NumPy does not have a built-in interpolate method specifically for normalization, but you can simulate it by using the linear space and interpolation functionalities it provides.

Here’s an example:

import numpy as np

arr = np.array([2, 4, 6, 8, 10])
normalized_arr = np.interp(arr, (arr.min(), arr.max()), (0, 1))
print(normalized_arr)

Output:

[0.   0.25 0.5  0.75 1.  ]

This snippet uses NumPy’s interp function to achieve normalization of an array. The interp function takes the array to normalize, a tuple of the original data range, and a tuple defining the range over which to normalize, which in this case is (0, 1). The normalized array has its elements linearly rescaled within the new range.

Method 3: Division by L1 Norm

Normalizing an array by its L1 norm scales the array so that the sum of the absolute values of its components is 1. This form of normalization is not strictly scaling between 0 and 1 but provides a proportional scaling that maintains the array’s spatial representation.

Here’s an example:

import numpy as np

arr = np.array([2, 4, 6, 8, 10])
l1_norm = np.sum(np.abs(arr))
normalized_arr = arr / l1_norm
print(normalized_arr)

Output:

[0.06666667 0.13333333 0.2        0.26666667 0.33333333]

Here we calculate the L1 norm (or Manhattan norm) which is the sum of the absolute values of the array. Each element of the array is then divided by this L1 norm, resulting in a normalized array.

Method 4: Division by L2 Norm

Normalizing an array by its L2 norm (also known as the Euclidean norm) scales the array elements so that the square root of the sum of the squares is 1. This type of normalization is popular in vector space models in machine learning and maintains the direction of the original array.

Here’s an example:

import numpy as np

arr = np.array([2, 4, 6, 8, 10])
l2_norm = np.sqrt(np.sum(np.square(arr)))
normalized_arr = arr / l2_norm
print(normalized_arr)

Output:

[0.10910895 0.21821789 0.32732684 0.43643578 0.54554473]

In this code, the L2 norm is computed by summing the squares of the array elements, taking the square root of this sum, and then dividing each element by the result. The normalized array maintains its original direction but the norm of the vector becomes 1.

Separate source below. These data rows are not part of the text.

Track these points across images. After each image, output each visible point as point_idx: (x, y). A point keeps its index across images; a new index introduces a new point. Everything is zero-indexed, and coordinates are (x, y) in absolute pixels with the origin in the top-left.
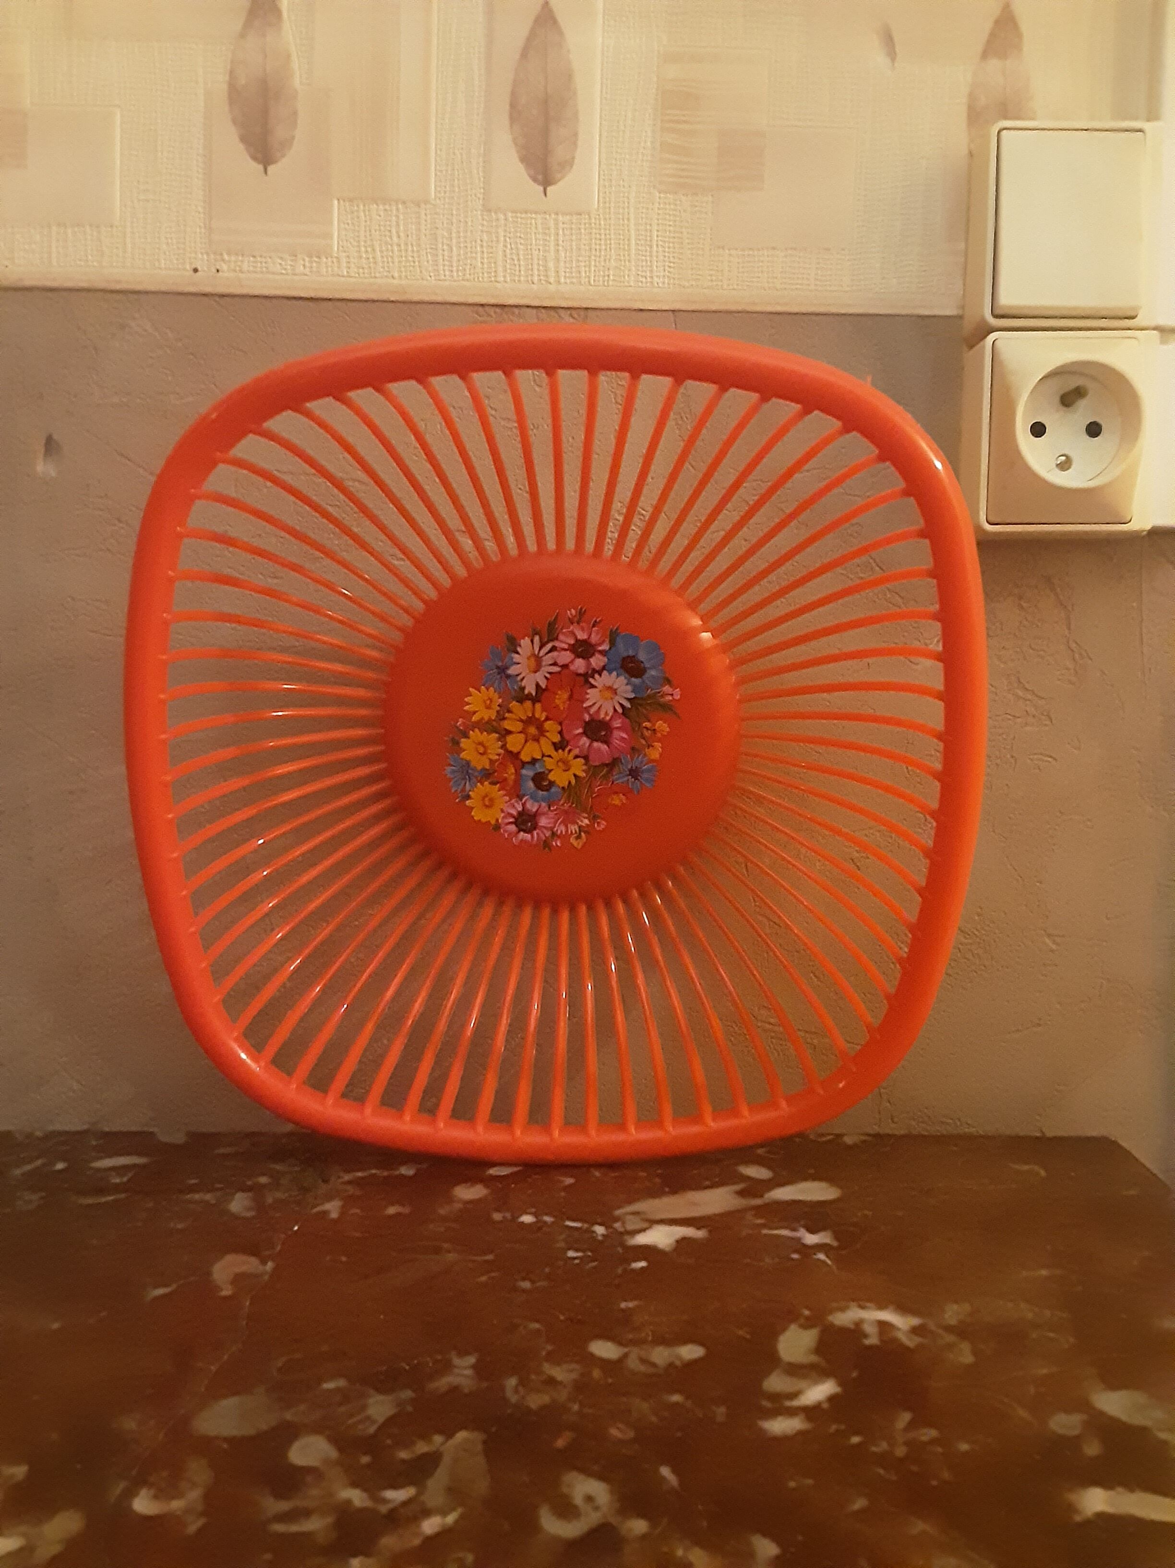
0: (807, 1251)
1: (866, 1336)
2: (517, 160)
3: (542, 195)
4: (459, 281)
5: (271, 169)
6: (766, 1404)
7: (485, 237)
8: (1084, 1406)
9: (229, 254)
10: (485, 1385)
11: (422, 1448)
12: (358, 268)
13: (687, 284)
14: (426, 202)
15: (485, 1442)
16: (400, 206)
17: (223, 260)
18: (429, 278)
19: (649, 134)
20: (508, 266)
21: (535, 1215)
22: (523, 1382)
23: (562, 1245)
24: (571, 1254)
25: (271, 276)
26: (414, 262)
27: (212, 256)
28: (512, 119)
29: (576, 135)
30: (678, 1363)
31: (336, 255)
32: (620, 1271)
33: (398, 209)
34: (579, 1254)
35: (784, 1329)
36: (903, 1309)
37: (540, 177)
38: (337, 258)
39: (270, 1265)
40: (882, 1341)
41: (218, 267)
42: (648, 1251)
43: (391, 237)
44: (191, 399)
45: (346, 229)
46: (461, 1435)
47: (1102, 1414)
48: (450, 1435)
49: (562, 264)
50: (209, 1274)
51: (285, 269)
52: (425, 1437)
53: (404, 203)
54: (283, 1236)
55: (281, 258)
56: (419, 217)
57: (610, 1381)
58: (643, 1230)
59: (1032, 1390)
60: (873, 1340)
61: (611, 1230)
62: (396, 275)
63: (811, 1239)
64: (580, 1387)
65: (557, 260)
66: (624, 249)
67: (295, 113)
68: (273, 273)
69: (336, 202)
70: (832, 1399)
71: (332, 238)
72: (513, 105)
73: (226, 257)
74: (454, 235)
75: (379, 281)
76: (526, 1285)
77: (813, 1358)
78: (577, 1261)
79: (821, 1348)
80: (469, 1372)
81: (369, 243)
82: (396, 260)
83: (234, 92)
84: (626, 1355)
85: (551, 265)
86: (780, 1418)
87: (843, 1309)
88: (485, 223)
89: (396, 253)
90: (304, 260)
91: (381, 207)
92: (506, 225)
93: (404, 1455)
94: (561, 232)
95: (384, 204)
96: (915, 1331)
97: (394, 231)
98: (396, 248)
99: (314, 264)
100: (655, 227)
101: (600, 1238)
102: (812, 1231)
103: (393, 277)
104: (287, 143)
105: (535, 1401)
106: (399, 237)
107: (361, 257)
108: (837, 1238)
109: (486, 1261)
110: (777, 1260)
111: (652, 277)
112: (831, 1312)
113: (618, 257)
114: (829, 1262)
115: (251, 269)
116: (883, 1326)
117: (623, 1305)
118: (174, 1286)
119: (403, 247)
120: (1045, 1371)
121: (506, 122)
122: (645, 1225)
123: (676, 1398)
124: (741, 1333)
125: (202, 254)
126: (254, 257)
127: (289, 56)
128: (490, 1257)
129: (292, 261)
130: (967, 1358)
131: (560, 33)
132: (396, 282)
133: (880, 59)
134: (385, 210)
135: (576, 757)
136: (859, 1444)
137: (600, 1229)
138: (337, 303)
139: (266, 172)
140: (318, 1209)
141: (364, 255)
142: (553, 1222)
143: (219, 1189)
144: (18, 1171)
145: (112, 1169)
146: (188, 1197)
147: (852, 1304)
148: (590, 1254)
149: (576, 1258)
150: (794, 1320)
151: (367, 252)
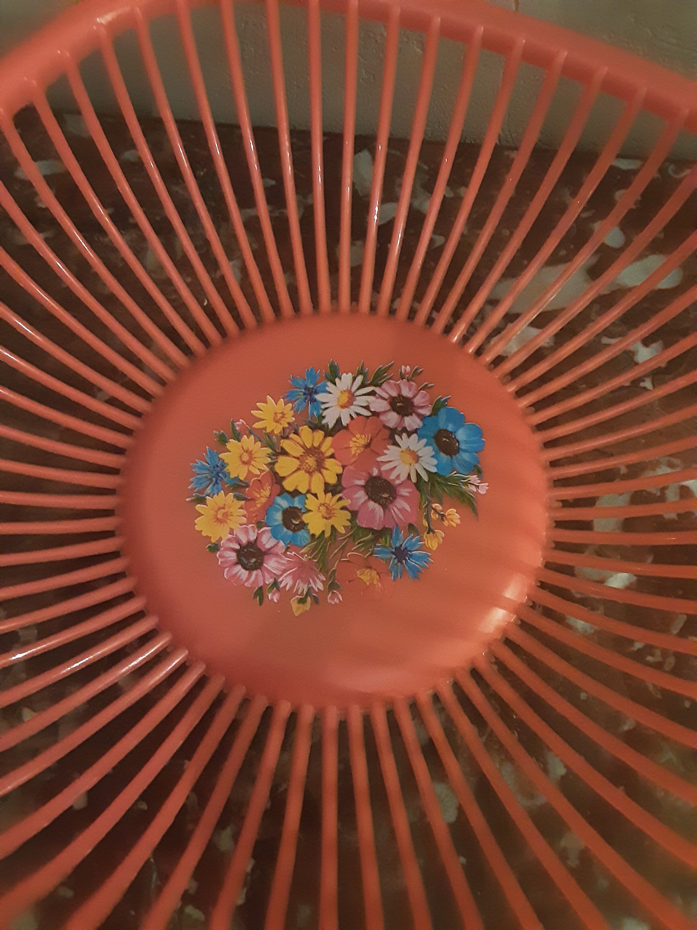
135: (344, 508)
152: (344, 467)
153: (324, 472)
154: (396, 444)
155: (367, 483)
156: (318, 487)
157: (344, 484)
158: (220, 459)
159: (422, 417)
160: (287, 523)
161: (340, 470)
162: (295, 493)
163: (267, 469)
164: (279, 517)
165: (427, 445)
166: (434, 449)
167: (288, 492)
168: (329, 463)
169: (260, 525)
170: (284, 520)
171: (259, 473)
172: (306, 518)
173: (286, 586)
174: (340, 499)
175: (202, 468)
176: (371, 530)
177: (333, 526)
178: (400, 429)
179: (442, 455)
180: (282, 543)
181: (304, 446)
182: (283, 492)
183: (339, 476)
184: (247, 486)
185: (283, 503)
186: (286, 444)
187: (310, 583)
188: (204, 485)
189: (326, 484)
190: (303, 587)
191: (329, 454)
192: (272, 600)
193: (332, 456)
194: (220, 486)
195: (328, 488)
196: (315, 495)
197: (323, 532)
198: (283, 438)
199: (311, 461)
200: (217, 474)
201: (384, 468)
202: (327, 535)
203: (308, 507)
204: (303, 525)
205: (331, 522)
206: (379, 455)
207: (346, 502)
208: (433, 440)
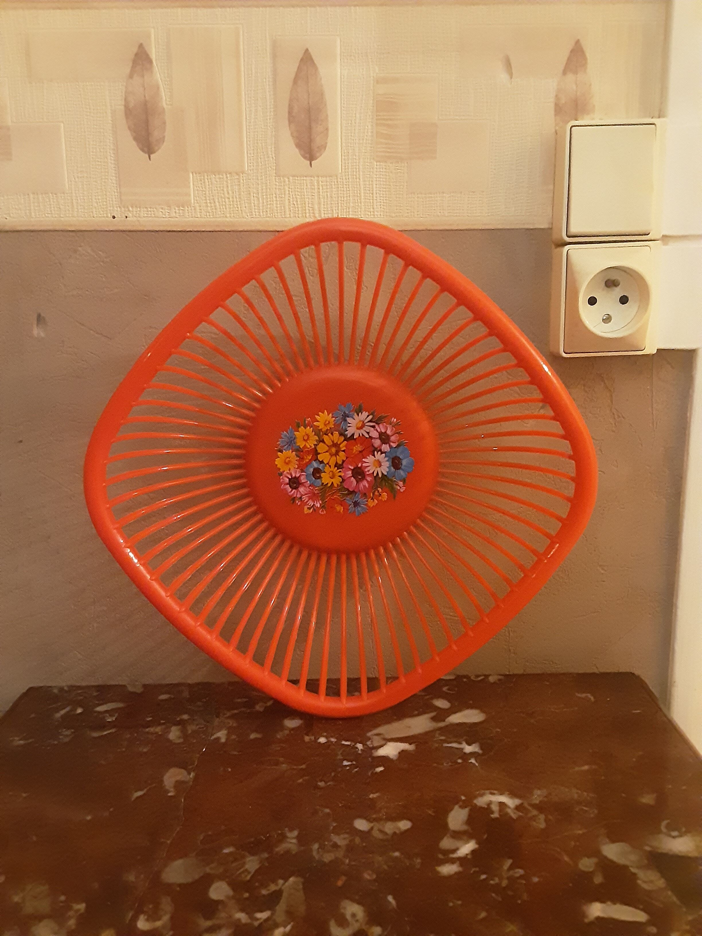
0: (466, 756)
1: (492, 812)
2: (294, 146)
3: (310, 166)
4: (264, 218)
5: (153, 156)
6: (440, 856)
7: (278, 192)
8: (597, 853)
9: (132, 207)
10: (302, 848)
11: (273, 888)
12: (206, 212)
13: (394, 215)
14: (243, 173)
15: (303, 884)
16: (228, 175)
17: (129, 210)
18: (246, 217)
19: (370, 127)
20: (292, 208)
21: (326, 737)
22: (322, 847)
23: (340, 757)
24: (345, 763)
25: (157, 219)
26: (238, 208)
27: (123, 209)
28: (290, 122)
29: (327, 129)
30: (398, 832)
31: (193, 206)
32: (370, 774)
33: (227, 177)
34: (349, 763)
35: (451, 810)
36: (513, 794)
37: (308, 155)
39: (192, 775)
40: (500, 815)
41: (126, 215)
42: (384, 760)
43: (224, 194)
44: (116, 290)
45: (198, 190)
46: (292, 879)
47: (606, 858)
48: (286, 879)
49: (322, 206)
50: (162, 781)
51: (165, 215)
52: (274, 881)
53: (230, 173)
54: (198, 755)
55: (162, 208)
56: (239, 182)
57: (364, 844)
58: (381, 746)
59: (573, 843)
60: (496, 815)
61: (365, 746)
62: (228, 215)
63: (468, 749)
64: (350, 849)
65: (319, 203)
66: (358, 196)
67: (165, 123)
68: (158, 217)
69: (191, 175)
70: (473, 852)
71: (190, 195)
72: (290, 113)
73: (131, 209)
74: (260, 191)
75: (219, 219)
76: (321, 784)
77: (465, 828)
78: (348, 768)
79: (470, 821)
80: (294, 841)
81: (211, 197)
82: (227, 206)
83: (128, 112)
84: (372, 828)
85: (316, 207)
86: (447, 865)
87: (482, 795)
88: (277, 184)
89: (227, 203)
90: (175, 209)
91: (217, 176)
92: (289, 184)
93: (264, 892)
94: (321, 188)
95: (219, 174)
96: (518, 808)
97: (225, 190)
98: (227, 200)
99: (181, 212)
100: (375, 183)
101: (360, 752)
102: (469, 744)
103: (226, 217)
104: (161, 141)
105: (328, 858)
106: (228, 193)
107: (207, 206)
108: (481, 748)
109: (302, 769)
110: (450, 764)
111: (374, 212)
112: (475, 797)
113: (354, 201)
114: (477, 764)
115: (146, 215)
116: (502, 805)
117: (371, 796)
118: (145, 790)
119: (231, 199)
120: (580, 832)
121: (287, 122)
122: (384, 742)
123: (397, 854)
124: (430, 812)
125: (117, 207)
126: (146, 208)
127: (158, 88)
128: (304, 766)
129: (168, 209)
130: (543, 825)
131: (316, 69)
132: (227, 219)
133: (503, 76)
134: (220, 178)
135: (340, 476)
136: (484, 880)
137: (360, 746)
138: (195, 233)
139: (150, 159)
140: (215, 736)
141: (209, 205)
142: (336, 742)
143: (163, 724)
144: (58, 715)
145: (106, 711)
146: (147, 730)
147: (488, 792)
148: (354, 763)
149: (348, 766)
150: (457, 803)
151: (210, 203)
152: (347, 458)
153: (337, 456)
154: (374, 455)
155: (354, 468)
156: (332, 463)
157: (344, 465)
158: (294, 434)
159: (391, 447)
160: (314, 474)
161: (345, 459)
162: (322, 462)
163: (313, 447)
164: (312, 470)
165: (388, 461)
166: (389, 464)
167: (319, 461)
168: (342, 454)
169: (302, 471)
170: (313, 472)
171: (309, 447)
172: (323, 475)
173: (304, 500)
174: (340, 472)
175: (286, 436)
176: (348, 490)
177: (332, 483)
178: (379, 449)
179: (392, 468)
180: (309, 482)
181: (333, 442)
182: (316, 460)
183: (343, 461)
184: (302, 452)
185: (315, 464)
186: (326, 438)
187: (314, 502)
188: (284, 444)
189: (337, 463)
190: (311, 503)
191: (343, 449)
192: (298, 504)
193: (344, 451)
194: (291, 447)
195: (336, 465)
196: (330, 466)
197: (327, 484)
198: (325, 434)
199: (334, 450)
200: (291, 441)
201: (364, 465)
202: (329, 485)
203: (326, 470)
204: (320, 477)
205: (332, 480)
206: (364, 458)
207: (342, 474)
208: (391, 460)
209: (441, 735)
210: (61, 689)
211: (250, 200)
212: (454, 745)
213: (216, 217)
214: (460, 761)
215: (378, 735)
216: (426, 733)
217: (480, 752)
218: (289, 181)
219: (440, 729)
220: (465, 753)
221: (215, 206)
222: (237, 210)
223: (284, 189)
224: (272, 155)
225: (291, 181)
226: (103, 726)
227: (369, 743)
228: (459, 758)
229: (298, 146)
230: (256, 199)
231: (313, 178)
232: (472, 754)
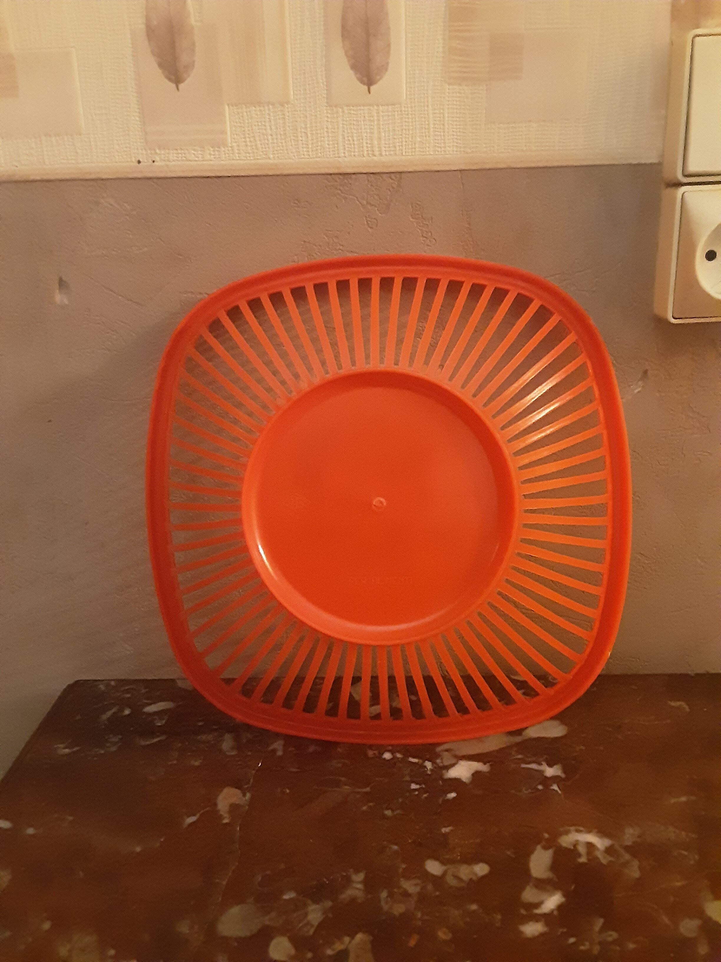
0: (547, 781)
1: (580, 855)
2: (349, 68)
3: (368, 93)
4: (314, 158)
5: (181, 86)
6: (523, 912)
7: (330, 126)
8: (700, 913)
9: (159, 149)
10: (370, 896)
11: (338, 946)
12: (246, 153)
13: (469, 151)
14: (288, 102)
15: (372, 942)
16: (271, 107)
17: (156, 153)
18: (293, 158)
19: (441, 41)
20: (346, 146)
21: (392, 752)
22: (390, 895)
23: (407, 778)
24: (414, 786)
25: (188, 163)
26: (283, 146)
27: (149, 152)
28: (344, 38)
29: (389, 45)
30: (474, 879)
31: (230, 145)
32: (440, 801)
33: (269, 110)
34: (418, 787)
35: (532, 852)
36: (602, 833)
37: (365, 79)
38: (231, 147)
39: (248, 795)
40: (589, 860)
41: (154, 159)
42: (456, 783)
43: (266, 130)
44: (145, 249)
45: (235, 126)
46: (359, 937)
47: (710, 919)
48: (353, 936)
49: (383, 142)
50: (215, 805)
51: (198, 157)
52: (340, 938)
53: (273, 104)
54: (254, 772)
55: (194, 150)
56: (284, 114)
57: (437, 893)
58: (453, 765)
59: (672, 898)
60: (583, 859)
61: (435, 765)
62: (272, 156)
63: (550, 772)
64: (422, 898)
65: (380, 138)
66: (425, 128)
67: (193, 44)
68: (189, 161)
69: (227, 107)
70: (560, 907)
71: (226, 133)
72: (344, 26)
73: (158, 151)
74: (308, 125)
75: (260, 161)
76: (388, 813)
77: (549, 875)
78: (417, 793)
79: (554, 867)
80: (360, 886)
81: (251, 135)
82: (270, 145)
83: (150, 31)
84: (445, 872)
85: (376, 143)
86: (531, 923)
87: (567, 833)
88: (329, 115)
89: (271, 141)
90: (209, 150)
91: (258, 108)
92: (343, 116)
93: (329, 952)
94: (381, 119)
95: (259, 106)
96: (609, 850)
97: (267, 124)
98: (270, 137)
99: (217, 153)
100: (447, 110)
101: (429, 772)
102: (550, 765)
103: (269, 158)
104: (190, 66)
105: (398, 909)
106: (271, 129)
107: (247, 146)
108: (565, 772)
109: (366, 793)
110: (530, 790)
111: (445, 147)
112: (561, 834)
113: (421, 134)
114: (560, 792)
115: (175, 158)
116: (590, 846)
117: (443, 830)
118: (198, 815)
119: (274, 136)
120: (679, 884)
121: (340, 38)
122: (453, 761)
123: (474, 907)
124: (509, 853)
125: (142, 150)
126: (177, 150)
128: (368, 789)
129: (201, 151)
130: (637, 874)
132: (271, 161)
134: (261, 111)
136: (573, 944)
137: (429, 765)
138: (234, 179)
139: (178, 89)
140: (271, 748)
141: (249, 144)
142: (402, 759)
143: (216, 730)
144: (105, 717)
145: (155, 713)
146: (199, 737)
147: (572, 828)
148: (424, 786)
149: (415, 790)
150: (539, 843)
151: (250, 141)
209: (518, 752)
210: (108, 685)
211: (297, 137)
212: (534, 766)
213: (258, 159)
214: (540, 787)
215: (447, 750)
216: (501, 750)
217: (563, 776)
218: (343, 112)
219: (518, 744)
220: (546, 777)
221: (256, 145)
222: (283, 150)
223: (337, 122)
224: (322, 79)
225: (346, 111)
226: (152, 732)
227: (438, 761)
228: (540, 784)
229: (354, 67)
230: (303, 134)
231: (371, 108)
232: (555, 779)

Bonus One-Liner Method 5: Using NumPy’s ptp Function

Utilizing NumPy’s ptp function lets you compact normalizing into a one-liner. ptp stands for “peak-to-peak”, and it returns the range of values along an axis, which can be used to normalize the array.

Here’s an example:

import numpy as np

arr = np.array([2, 4, 6, 8, 10])
normalized_arr = (arr - arr.min()) / np.ptp(arr)
print(normalized_arr)

Output:

[0.   0.25 0.5  0.75 1.  ]

This snippet shows a concise way to normalize an array. The ptp function finds the range (max – min) of the array, which is used in the denominator to scale the elements after the minimum value has been subtracted from them.

Summary/Discussion

  • Method 1: Min-Max Scaling. Simple concept and widely used. Might not handle outliers well.
  • Method 2: NumPy interpolate Method. Very concise. Less transparent than method 1 for those unfamiliar with interpolation functions.
  • Method 3: Division by L1 Norm. Useful when the sum of values is relevant. Does not scale into 0-1 range explicitly.
  • Method 4: Division by L2 Norm. Preserves vector direction. Does not scale into 0-1 range explicitly. Assumes importance of Euclidean norm.
  • Method 5: Using NumPy’s ptp Function. Extremely concise. Essentially equivalent to Min-Max Scaling but uses a built-in function for the range of values.